A spokesman said: “Shane has a zero-tolerance policy towards forced labor and we are committed to respecting human rights. We take transparency throughout our supply chain seriously and require that our contract growers only source cotton from approved regions.»

Under current circumstances, the decision on whether to investigate Shane's supply chain claims is likely to be uncertain. will be accepted by the Labor Party.

The party may decide to consider the deal on national security grounds, although it is understood that Labor does not currently consider the IPO to be a threat.

A party spokesman said: «We expect the highest regulatory standards and business practices from any company operating in the UK. We believe the best way to achieve this is to have more companies operating and regulated under UK law.»

The big concern, at least for the London market, may be whether Shane will be embraced by City investors.< /p>

«I'm sceptical,» said one fund manager.

The fund manager also raises concerns about the structure of the reported deal. Shane hopes to raise £1 billion by selling just 5% of the company's shares, leaving investors at the mercy of majority shareholders.

«It's a sign of how desperate London is to list,» said a fund manager who invests in FTSE 100 shares. 'This is a sign of weakness in London.'

Many fund managers say they would also prefer to see a steady stream of smaller companies entering the market rather than giants like Shane. Technology start-up Raspberry Pi is often touted as a company fund managers would like to invest in.

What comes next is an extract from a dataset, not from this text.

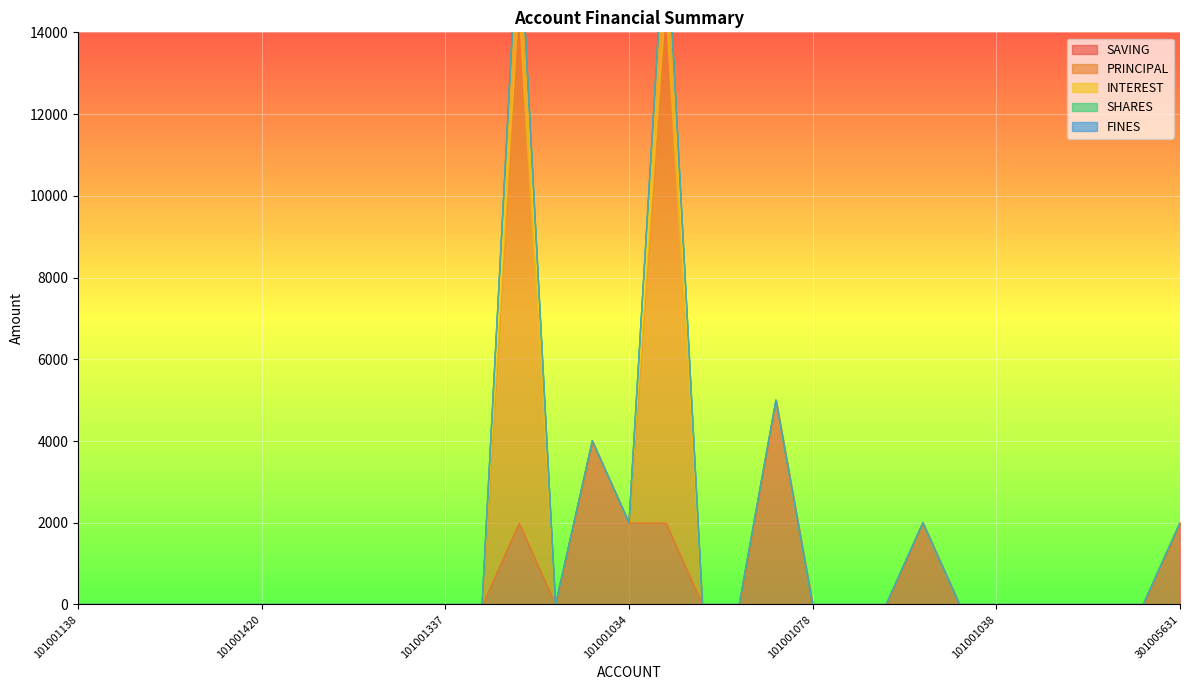

What position from the left is 101001337?

11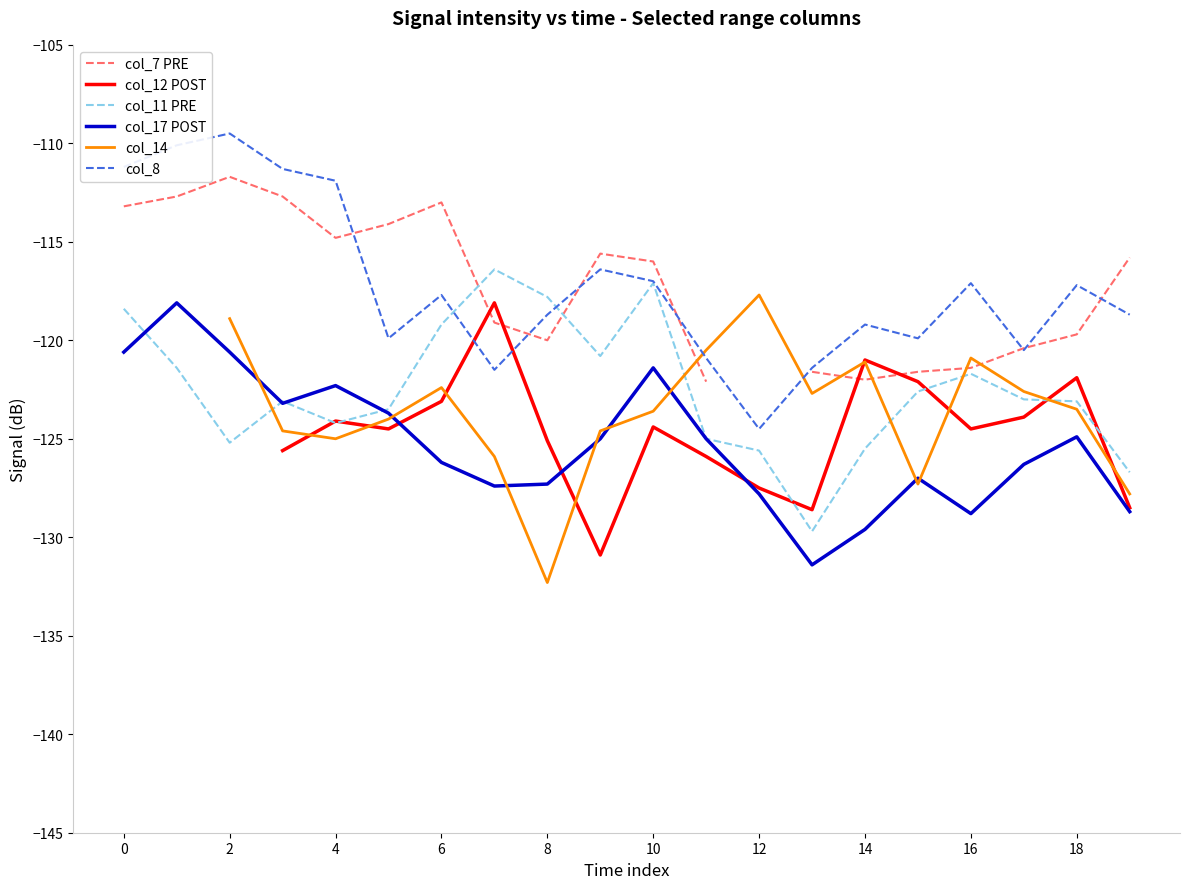

After their last crossing, which series has the higher values: col_8 or col_7 PRE?

col_7 PRE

The group said on Monday it expected a valuation of up to £540 million when it goes public at a later date. this month, significantly exceeding the previously planned £400 million.

Shein also risks knocking out other London-listed companies. The Telegraph recently reported that top British leaders are concerned about tax loopholes that could allow Shein to sell products cheaper than British rivals.

By shipping custom orders directly from factories in China, the company avoids the tax levied on wholesale import. which other retailers face when sending orders to their UK factories.

«This raises the question: is Shane on a level playing field with growing British companies?» says Liberum's Brown. Competitors also claim Shane is infringing on an industrial scale. The company is said to have computer algorithms that scan the Internet to determine which products are selling well. The company combines this data with China's vast textile manufacturing strength, allowing it to quickly launch competitors' products.

H&M sued Shein in Hong Kong, claiming he copied its designs, while a rival lawsuit was most recently filed in the US. A year ago, said the company «has gotten rich by committing isolated violations over and over again.»

Shane said the company «takes all allegations of infringement seriously and takes swift action when complaints are filed by actual intellectual property rights holders «

Brown believes the lawsuits are just sour grapes.

“His business model is phenomenal. You have a business based on an innovative approach to real-time retail that provides fast production and delivery of trendy fashion products at affordable prices. By eliminating these middlemen through a direct-to-consumer model, you can leverage low-cost manufacturing.

“This is a true digital disruptor that is very tech-savvy.”

However, the risk is That such problems could derail any voyage is a matter of grave concern. And if the £50bn flotation goes wrong, it will only add to the chill gripping the London market.

As Brown warns: “Any good story that brings liquidity and encourages people to view the London stock market as a good place to raise capital, and a good place to raise capital should be looked upon favorably.

“But I think you need to answer some of those tougher questions that come up.”